— SOURCE DATA —

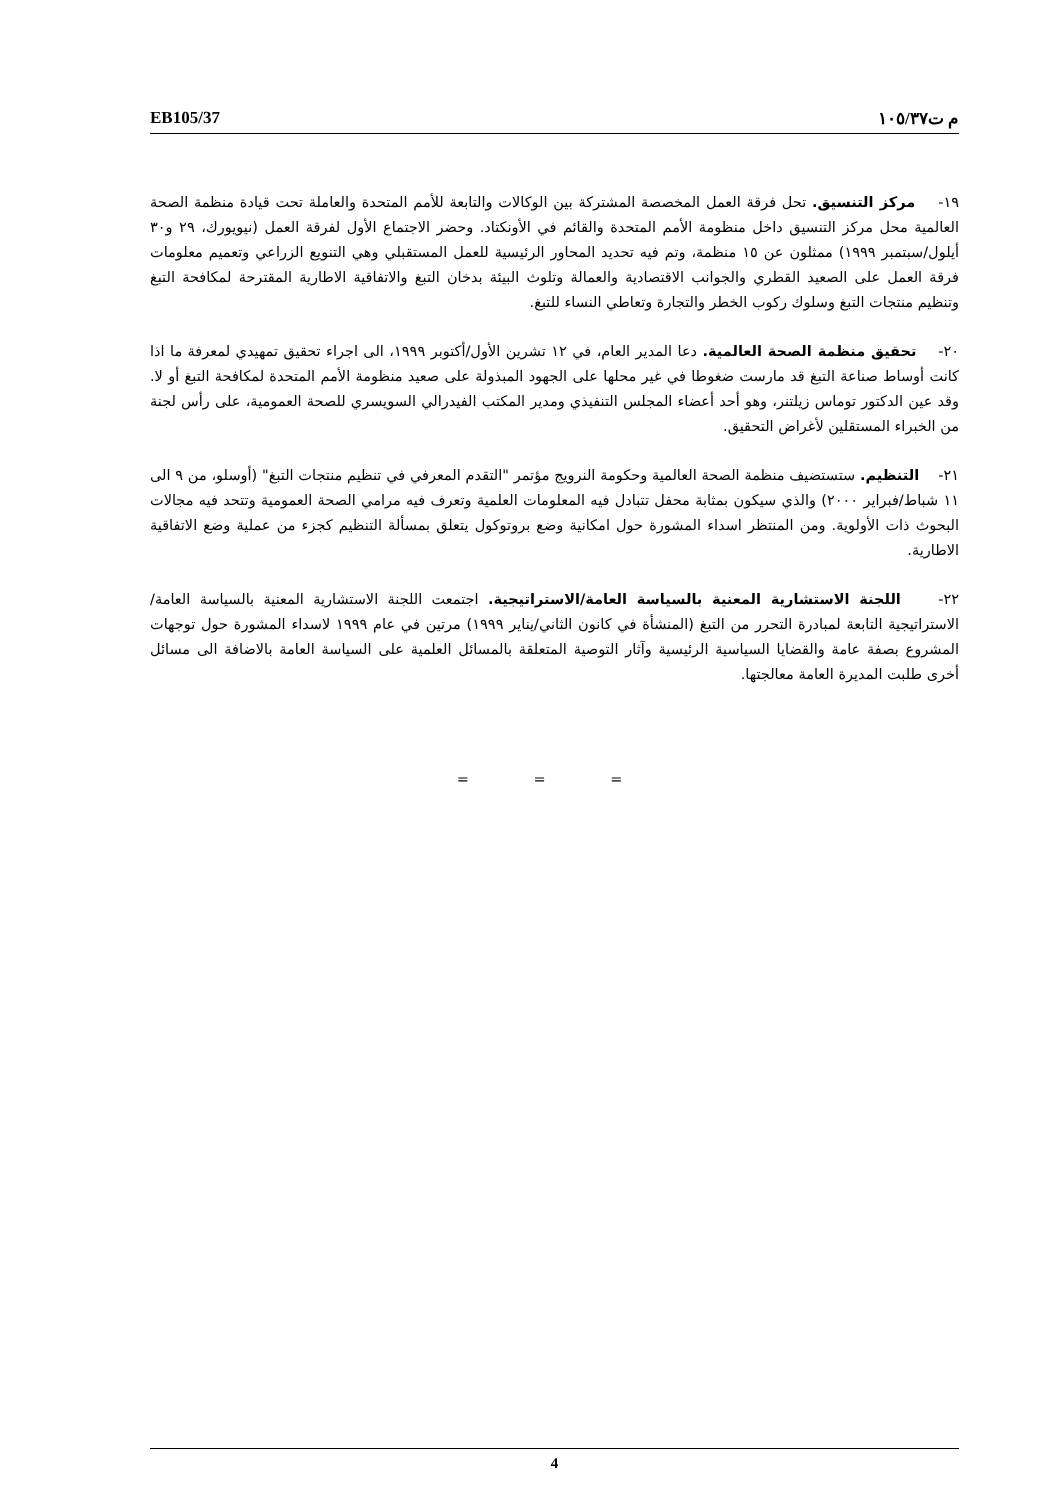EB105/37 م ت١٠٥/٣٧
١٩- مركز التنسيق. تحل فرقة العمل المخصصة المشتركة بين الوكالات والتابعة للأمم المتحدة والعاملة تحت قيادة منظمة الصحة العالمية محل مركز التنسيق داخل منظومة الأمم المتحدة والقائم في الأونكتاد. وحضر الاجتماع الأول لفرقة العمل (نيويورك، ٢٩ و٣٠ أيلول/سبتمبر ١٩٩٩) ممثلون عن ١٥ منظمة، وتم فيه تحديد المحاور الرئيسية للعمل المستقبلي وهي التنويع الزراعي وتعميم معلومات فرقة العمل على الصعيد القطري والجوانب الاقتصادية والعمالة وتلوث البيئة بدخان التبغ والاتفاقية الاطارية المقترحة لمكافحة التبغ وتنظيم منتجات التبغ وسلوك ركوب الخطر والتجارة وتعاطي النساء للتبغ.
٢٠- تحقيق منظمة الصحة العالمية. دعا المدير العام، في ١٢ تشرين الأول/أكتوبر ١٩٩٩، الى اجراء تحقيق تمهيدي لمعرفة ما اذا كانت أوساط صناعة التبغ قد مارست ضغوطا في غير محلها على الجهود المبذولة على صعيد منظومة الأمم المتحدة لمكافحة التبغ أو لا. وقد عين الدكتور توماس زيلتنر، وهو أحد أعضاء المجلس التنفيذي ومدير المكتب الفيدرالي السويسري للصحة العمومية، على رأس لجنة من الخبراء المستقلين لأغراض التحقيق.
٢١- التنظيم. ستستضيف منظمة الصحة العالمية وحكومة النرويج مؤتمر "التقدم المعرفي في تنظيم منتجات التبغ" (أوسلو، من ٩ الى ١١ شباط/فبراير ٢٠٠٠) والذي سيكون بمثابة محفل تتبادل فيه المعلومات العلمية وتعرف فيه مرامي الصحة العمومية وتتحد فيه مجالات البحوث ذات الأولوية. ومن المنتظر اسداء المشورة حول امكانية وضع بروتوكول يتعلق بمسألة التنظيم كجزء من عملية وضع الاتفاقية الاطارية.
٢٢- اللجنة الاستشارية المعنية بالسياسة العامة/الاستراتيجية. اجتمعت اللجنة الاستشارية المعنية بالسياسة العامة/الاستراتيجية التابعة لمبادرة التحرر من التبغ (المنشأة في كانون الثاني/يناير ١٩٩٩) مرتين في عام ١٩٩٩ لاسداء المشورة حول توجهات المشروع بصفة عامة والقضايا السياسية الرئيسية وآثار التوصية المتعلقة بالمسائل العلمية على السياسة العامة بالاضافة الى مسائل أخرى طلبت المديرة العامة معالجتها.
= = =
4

---

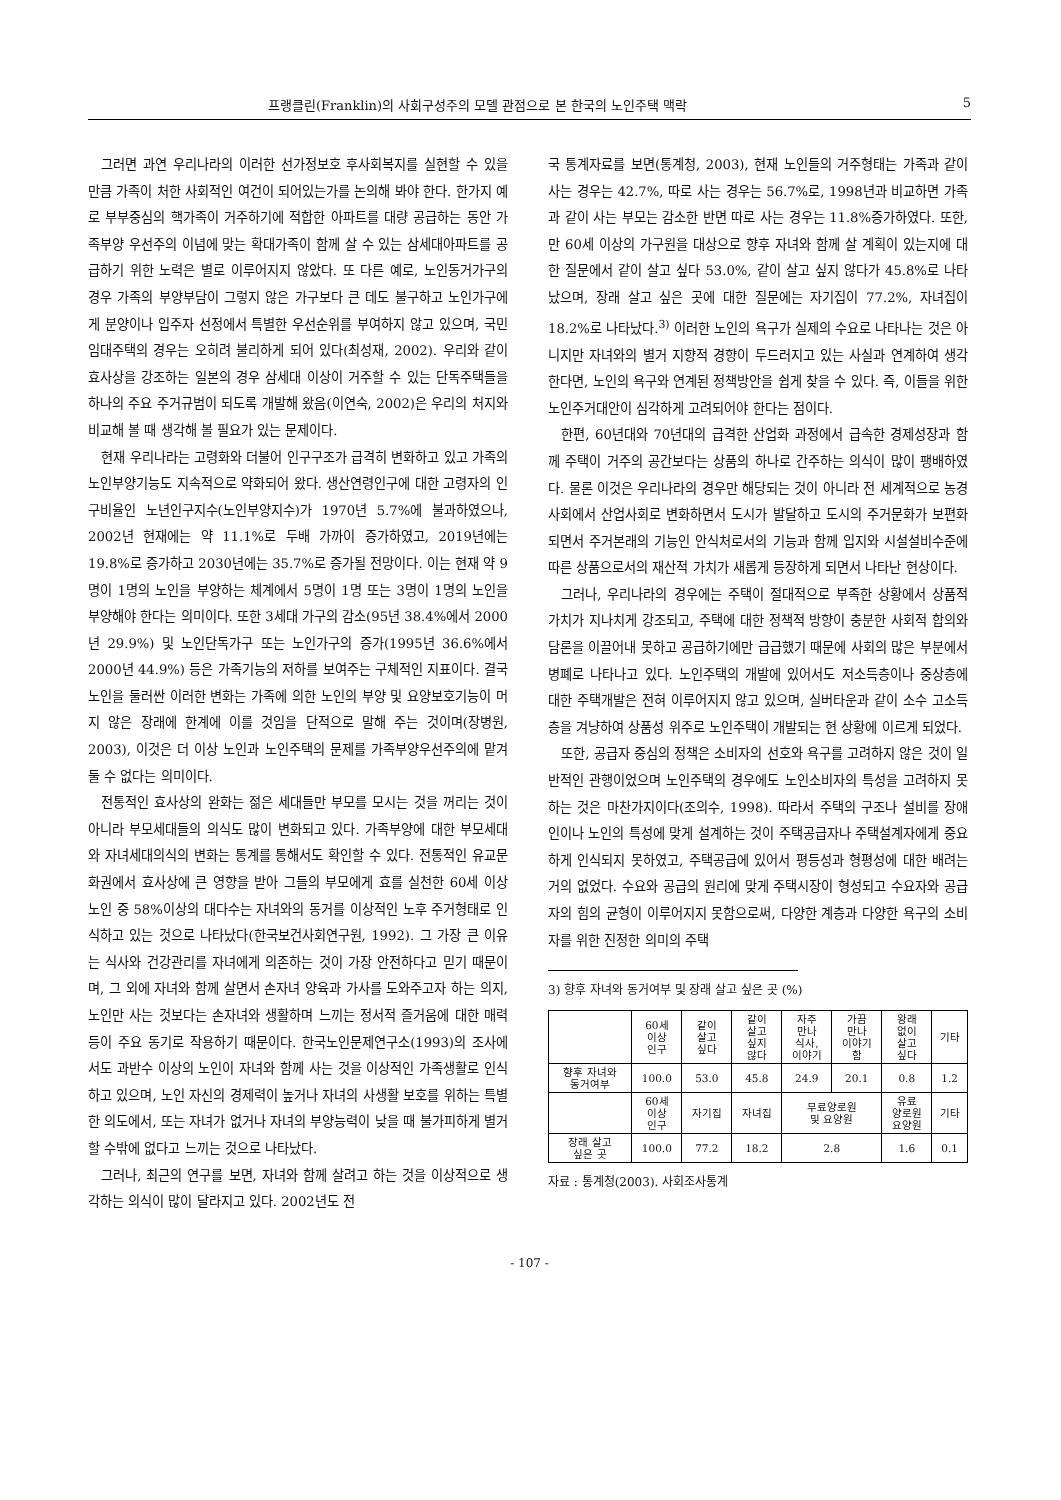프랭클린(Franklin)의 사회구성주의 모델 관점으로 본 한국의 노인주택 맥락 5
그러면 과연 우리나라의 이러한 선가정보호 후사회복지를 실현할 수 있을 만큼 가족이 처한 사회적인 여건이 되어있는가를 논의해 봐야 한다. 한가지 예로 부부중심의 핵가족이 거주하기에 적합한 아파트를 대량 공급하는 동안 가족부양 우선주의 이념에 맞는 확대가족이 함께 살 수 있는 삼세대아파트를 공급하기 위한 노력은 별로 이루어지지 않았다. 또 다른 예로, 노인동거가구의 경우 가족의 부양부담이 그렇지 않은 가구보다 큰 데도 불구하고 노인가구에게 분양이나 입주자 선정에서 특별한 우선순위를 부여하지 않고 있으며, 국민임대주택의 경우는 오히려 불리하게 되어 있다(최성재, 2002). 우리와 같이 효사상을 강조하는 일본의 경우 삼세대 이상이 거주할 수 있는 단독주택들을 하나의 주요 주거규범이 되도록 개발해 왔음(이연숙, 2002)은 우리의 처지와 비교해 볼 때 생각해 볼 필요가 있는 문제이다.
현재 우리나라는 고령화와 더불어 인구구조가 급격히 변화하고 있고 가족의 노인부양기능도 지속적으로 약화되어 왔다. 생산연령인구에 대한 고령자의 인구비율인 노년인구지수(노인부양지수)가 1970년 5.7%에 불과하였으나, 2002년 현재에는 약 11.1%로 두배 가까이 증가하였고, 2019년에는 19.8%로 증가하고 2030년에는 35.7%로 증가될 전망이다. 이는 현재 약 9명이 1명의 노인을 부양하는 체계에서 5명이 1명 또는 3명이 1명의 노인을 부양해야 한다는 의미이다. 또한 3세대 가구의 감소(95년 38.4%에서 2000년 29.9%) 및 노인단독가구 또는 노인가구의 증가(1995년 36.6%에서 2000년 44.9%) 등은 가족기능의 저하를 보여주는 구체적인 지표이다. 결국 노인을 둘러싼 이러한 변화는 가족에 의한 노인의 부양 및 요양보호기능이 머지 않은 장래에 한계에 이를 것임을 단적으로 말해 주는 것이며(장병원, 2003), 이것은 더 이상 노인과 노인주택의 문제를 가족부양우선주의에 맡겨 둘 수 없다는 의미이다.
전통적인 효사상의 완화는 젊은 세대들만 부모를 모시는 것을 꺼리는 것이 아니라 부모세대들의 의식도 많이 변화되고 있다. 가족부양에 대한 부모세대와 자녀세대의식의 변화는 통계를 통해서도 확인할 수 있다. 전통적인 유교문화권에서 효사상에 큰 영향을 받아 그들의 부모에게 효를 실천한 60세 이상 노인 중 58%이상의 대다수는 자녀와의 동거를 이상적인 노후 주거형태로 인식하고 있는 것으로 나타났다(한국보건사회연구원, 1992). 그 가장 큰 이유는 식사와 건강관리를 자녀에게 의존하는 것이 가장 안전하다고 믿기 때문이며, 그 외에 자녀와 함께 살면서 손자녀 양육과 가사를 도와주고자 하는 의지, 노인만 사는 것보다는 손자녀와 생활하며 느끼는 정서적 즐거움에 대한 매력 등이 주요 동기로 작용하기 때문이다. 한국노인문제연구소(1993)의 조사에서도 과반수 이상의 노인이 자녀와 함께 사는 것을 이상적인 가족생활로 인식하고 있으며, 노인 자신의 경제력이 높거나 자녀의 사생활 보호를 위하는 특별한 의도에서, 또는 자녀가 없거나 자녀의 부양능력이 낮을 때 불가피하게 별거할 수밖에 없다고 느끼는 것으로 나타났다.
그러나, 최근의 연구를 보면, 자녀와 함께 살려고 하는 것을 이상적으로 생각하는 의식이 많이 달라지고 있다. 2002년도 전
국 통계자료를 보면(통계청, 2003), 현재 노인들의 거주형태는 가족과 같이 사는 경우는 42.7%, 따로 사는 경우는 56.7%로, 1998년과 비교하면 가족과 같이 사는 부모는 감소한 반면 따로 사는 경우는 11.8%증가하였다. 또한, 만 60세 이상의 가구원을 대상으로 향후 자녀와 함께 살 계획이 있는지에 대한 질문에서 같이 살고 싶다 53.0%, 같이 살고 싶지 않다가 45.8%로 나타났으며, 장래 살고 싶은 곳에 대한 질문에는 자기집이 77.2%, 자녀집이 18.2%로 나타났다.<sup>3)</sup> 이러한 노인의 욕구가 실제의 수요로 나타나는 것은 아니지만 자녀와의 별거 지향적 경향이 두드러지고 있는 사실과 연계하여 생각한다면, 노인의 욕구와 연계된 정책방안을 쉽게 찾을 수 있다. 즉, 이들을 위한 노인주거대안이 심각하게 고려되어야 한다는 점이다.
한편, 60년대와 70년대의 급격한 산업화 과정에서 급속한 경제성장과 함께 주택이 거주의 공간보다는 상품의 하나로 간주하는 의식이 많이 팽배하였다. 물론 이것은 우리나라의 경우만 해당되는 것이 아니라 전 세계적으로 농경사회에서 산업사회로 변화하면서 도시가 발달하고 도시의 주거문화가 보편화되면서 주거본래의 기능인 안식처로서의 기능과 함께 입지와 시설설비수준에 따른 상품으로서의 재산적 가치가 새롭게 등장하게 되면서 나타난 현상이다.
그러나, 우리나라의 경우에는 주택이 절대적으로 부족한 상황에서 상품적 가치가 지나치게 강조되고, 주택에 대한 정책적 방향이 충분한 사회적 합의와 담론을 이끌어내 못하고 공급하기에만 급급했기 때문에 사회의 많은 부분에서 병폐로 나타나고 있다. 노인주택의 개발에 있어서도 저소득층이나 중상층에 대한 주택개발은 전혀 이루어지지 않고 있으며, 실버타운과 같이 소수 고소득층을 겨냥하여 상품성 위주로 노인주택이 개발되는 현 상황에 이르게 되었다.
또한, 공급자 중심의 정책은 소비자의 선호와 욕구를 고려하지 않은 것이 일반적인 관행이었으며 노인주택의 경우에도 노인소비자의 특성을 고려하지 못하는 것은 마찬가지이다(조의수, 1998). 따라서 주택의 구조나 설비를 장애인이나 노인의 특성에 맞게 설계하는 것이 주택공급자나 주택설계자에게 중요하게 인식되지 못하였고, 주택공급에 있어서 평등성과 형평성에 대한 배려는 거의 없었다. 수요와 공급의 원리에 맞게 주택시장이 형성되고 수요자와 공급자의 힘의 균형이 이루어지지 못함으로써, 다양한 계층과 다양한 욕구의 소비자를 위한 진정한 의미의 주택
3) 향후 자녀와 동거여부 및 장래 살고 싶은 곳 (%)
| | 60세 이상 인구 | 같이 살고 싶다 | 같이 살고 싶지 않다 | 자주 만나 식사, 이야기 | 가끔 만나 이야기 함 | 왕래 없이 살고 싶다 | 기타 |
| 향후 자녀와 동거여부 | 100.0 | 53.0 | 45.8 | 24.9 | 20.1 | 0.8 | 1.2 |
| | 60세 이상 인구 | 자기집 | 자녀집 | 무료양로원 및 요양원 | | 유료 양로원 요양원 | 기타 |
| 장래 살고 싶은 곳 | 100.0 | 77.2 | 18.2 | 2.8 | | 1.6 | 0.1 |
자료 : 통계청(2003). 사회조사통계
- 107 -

— TASK STATEMENT —
Return exactly the lines that appear in the data above between the line containing "EB105/37 م ت١٠٥/٣٧" and the line containing "١٩- مركز التنسيق.", both of which are included, and leave the pictures out.

— SOLUTION —
EB105/37 م ت١٠٥/٣٧
١٩- مركز التنسيق. تحل فرقة العمل المخصصة المشتركة بين الوكالات والتابعة للأمم المتحدة والعاملة تحت قيادة منظمة الصحة العالمية محل مركز التنسيق داخل منظومة الأمم المتحدة والقائم في الأونكتاد. وحضر الاجتماع الأول لفرقة العمل (نيويورك، ٢٩ و٣٠ أيلول/سبتمبر ١٩٩٩) ممثلون عن ١٥ منظمة، وتم فيه تحديد المحاور الرئيسية للعمل المستقبلي وهي التنويع الزراعي وتعميم معلومات فرقة العمل على الصعيد القطري والجوانب الاقتصادية والعمالة وتلوث البيئة بدخان التبغ والاتفاقية الاطارية المقترحة لمكافحة التبغ وتنظيم منتجات التبغ وسلوك ركوب الخطر والتجارة وتعاطي النساء للتبغ.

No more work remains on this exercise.